### Source
---
Kind of related, we had a web application that had to send data to a legacy system that could only deal with the first 128 characters of the ASCII character set.

Solution we had to use was something that would "translate" as many characters as possible into close-matching ASCII equivalents, but leave anything that could not be translated alone.

Normally I would do something like this:

<?php
// transliterate
if (function_exists('iconv')) {
    $text = iconv('utf-8', 'us-ascii//TRANSLIT', $text);
    }
?>

... but that replaces everything that can't be translated into a question mark (?).

So we ended up doing the following. Check at the end of this function for (commented out) php regex that just strips out non-ASCII characters.
---
### Record list
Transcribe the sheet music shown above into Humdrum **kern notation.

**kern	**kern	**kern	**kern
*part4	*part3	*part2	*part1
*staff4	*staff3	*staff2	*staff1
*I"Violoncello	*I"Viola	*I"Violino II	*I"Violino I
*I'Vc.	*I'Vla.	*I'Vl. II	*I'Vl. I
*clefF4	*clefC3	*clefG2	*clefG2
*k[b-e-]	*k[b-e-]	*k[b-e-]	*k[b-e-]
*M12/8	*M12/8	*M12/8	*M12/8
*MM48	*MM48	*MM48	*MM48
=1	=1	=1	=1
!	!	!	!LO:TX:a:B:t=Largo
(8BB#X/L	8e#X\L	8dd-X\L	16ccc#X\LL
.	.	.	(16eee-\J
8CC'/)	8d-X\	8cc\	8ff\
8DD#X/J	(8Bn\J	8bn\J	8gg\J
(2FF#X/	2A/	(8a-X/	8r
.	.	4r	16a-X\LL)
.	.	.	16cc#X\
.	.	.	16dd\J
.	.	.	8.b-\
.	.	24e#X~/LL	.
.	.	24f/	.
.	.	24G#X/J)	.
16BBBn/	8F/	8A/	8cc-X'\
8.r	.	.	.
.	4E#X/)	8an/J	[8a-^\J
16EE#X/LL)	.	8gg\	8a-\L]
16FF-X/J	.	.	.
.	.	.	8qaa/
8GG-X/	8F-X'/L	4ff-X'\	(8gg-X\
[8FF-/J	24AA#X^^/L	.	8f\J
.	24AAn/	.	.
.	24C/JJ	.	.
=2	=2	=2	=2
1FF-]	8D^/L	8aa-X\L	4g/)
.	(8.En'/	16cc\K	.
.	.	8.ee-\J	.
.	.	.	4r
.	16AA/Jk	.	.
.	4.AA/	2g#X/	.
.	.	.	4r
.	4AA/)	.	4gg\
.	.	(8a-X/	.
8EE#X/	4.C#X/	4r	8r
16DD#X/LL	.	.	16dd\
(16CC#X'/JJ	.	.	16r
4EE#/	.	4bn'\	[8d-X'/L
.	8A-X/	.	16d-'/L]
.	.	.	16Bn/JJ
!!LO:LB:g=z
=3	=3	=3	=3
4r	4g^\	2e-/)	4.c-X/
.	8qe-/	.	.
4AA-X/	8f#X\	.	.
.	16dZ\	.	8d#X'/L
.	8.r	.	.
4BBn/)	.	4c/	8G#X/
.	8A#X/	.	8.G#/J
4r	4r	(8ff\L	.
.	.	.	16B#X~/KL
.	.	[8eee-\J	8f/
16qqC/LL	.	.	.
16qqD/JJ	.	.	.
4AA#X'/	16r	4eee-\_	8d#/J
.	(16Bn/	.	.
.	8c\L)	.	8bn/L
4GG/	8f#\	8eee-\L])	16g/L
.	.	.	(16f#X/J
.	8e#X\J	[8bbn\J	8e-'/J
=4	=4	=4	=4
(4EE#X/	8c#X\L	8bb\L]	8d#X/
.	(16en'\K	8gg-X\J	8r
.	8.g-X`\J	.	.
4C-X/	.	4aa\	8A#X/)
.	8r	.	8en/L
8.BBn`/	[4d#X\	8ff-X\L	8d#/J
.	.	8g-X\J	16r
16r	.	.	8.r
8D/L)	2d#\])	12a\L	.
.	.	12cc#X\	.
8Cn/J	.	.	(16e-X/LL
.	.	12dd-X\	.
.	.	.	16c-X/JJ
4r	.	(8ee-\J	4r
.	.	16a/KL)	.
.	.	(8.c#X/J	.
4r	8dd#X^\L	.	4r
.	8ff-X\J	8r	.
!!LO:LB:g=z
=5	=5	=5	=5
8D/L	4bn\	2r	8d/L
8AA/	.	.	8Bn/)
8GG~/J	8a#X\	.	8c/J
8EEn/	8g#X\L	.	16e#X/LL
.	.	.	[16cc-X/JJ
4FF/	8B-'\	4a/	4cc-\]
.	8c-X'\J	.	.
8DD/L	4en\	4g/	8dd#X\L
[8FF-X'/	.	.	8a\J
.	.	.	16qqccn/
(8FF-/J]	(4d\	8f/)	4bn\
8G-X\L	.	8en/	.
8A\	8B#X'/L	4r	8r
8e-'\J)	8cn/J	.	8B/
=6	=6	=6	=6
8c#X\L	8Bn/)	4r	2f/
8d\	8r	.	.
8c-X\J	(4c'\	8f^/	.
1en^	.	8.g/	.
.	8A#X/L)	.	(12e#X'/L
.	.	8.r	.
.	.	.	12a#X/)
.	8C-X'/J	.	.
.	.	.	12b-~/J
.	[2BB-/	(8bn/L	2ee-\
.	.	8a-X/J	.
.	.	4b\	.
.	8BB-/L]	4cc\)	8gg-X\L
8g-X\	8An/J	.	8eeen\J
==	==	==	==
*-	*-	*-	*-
---
### Task set
- 1) Answer these questions using the transliteration post:
(a) How many characters of the ASCII character set could the legacy system deal with?
(b) What does the iconv approach replace untranslatable characters with?
(c) Where is the commented-out PHP regex that strips out non-ASCII characters?
- 2) From the transliteration post, return everything from "Kind of related, we" down to "ASCII character set.".

### Task-by-task answers
- 1)
(a) The first 128 characters.
(b) A question mark (?).
(c) At the end of the function.

- 2)
Kind of related, we had a web application that had to send data to a legacy system that could only deal with the first 128 characters of the ASCII character set.